Unser Reitangebot hat sich aus einem privaten Hobby meiner Töchter zu einer stark nachgefragten Attraktion im FD gemausert. Die Gäste genießen den direkten Kontakt mit den Tieren und nicht wenige kommen auch genau deswegen hier ins FD Golsmaas. Jetzt gibt es eine eigene Koppel mit einem kleinen Stall. Die Kinder stehen von morgens bis abends bei Ihnen und gewinnen auf diese Weise wieder ein anderes Verhältnis zur Natur.
Die Entwicklung ist eigentlich die, dass man merkt, dass der Stellenwert der Erholung hier im FD wichtig ist für die Menschen. Die Entschleunigung, kein Fernsehgerät, kein Computer und Internet nur in einem begrenzten Raum werden langsam wieder zum Wert an sich. Ein Gegengewicht zu einer hektischen Gesellschaft wird gesucht und hier gefunden. Mensch und Natur ist heute ein großer Stellenwert. Sanfter Tourismus ist hier Trumpf. Das FD hat immer noch den Charme der 60er Jahre und ist damit wieder in der Neuzeit angekommen.
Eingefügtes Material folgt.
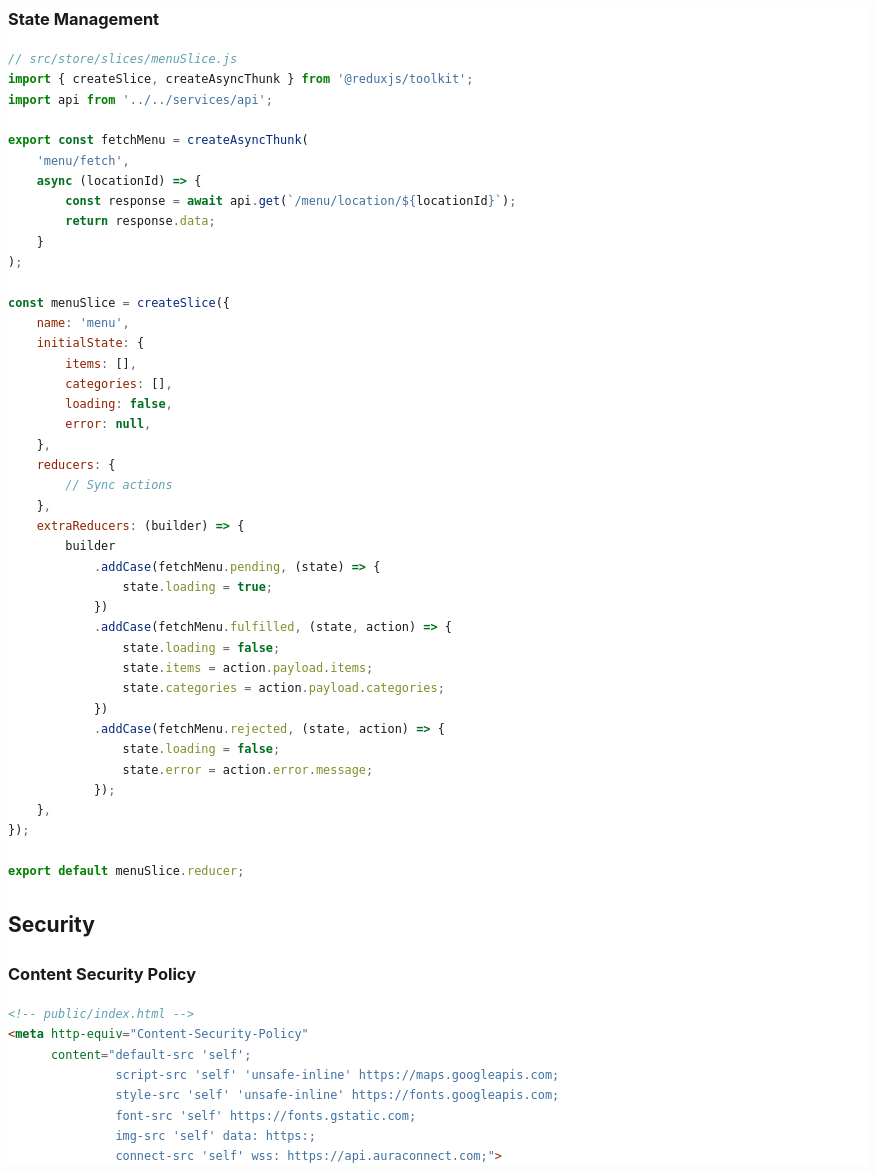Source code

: ### State Management

```javascript
// src/store/slices/menuSlice.js
import { createSlice, createAsyncThunk } from '@reduxjs/toolkit';
import api from '../../services/api';

export const fetchMenu = createAsyncThunk(
    'menu/fetch',
    async (locationId) => {
        const response = await api.get(`/menu/location/${locationId}`);
        return response.data;
    }
);

const menuSlice = createSlice({
    name: 'menu',
    initialState: {
        items: [],
        categories: [],
        loading: false,
        error: null,
    },
    reducers: {
        // Sync actions
    },
    extraReducers: (builder) => {
        builder
            .addCase(fetchMenu.pending, (state) => {
                state.loading = true;
            })
            .addCase(fetchMenu.fulfilled, (state, action) => {
                state.loading = false;
                state.items = action.payload.items;
                state.categories = action.payload.categories;
            })
            .addCase(fetchMenu.rejected, (state, action) => {
                state.loading = false;
                state.error = action.error.message;
            });
    },
});

export default menuSlice.reducer;
```

## Security

### Content Security Policy

```html
<!-- public/index.html -->
<meta http-equiv="Content-Security-Policy" 
      content="default-src 'self'; 
               script-src 'self' 'unsafe-inline' https://maps.googleapis.com; 
               style-src 'self' 'unsafe-inline' https://fonts.googleapis.com; 
               font-src 'self' https://fonts.gstatic.com; 
               img-src 'self' data: https:; 
               connect-src 'self' wss: https://api.auraconnect.com;">
```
Wir erleben hier die generationsübergreifenden Gästescharen. Die selbst als Kinder hier vor Ort waren und nun wieder mit ihren Familien kommen, um hier Urlaub zu machen. Wir erleben hier, dass das eigene Ferienhaus wieder einen Stellenwert bekommt, wo man als Familie wieder gemeinsam kocht etc. und zusammensitzt.
Der Wohlfühlfaktor ist hier wichtig, das war so vor fünfzig Jahren und das ist auch heute noch so. Und dies kann auch generationsübergreifend gedacht werden.